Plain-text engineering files
☆ ☆ ☆ ☆ ☆ ☆ ☆
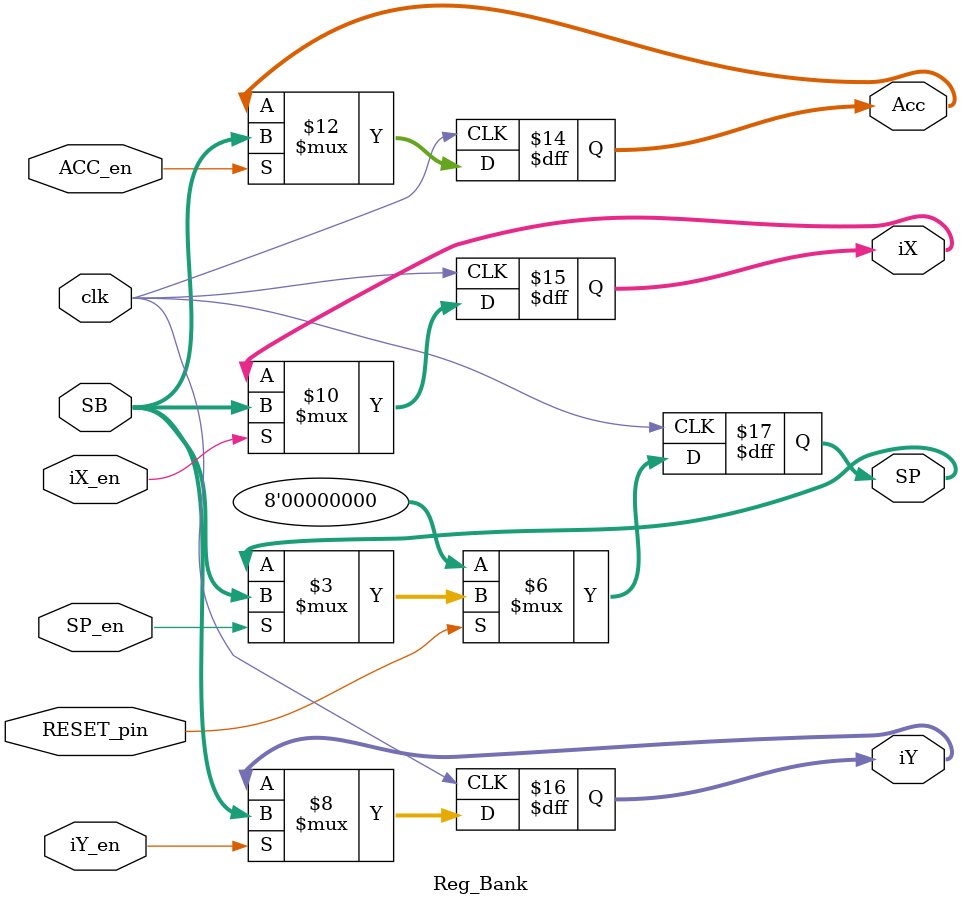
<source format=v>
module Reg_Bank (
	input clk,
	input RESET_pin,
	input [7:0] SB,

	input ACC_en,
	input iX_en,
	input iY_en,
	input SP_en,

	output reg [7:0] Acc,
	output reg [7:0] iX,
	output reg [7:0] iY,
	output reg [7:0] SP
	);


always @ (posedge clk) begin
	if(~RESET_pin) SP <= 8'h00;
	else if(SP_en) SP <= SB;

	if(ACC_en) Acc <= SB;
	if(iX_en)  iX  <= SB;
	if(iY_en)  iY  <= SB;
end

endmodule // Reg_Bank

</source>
☆ ☆ ☆ ☆ ☆ ☆ ☆
Nothing but the lines from the one with "always @ (posedge clk) begin" through the last line of the data should appear; print them exactly.

always @ (posedge clk) begin
	if(~RESET_pin) SP <= 8'h00;
	else if(SP_en) SP <= SB;

	if(ACC_en) Acc <= SB;
	if(iX_en)  iX  <= SB;
	if(iY_en)  iY  <= SB;
end

endmodule // Reg_Bank

</source>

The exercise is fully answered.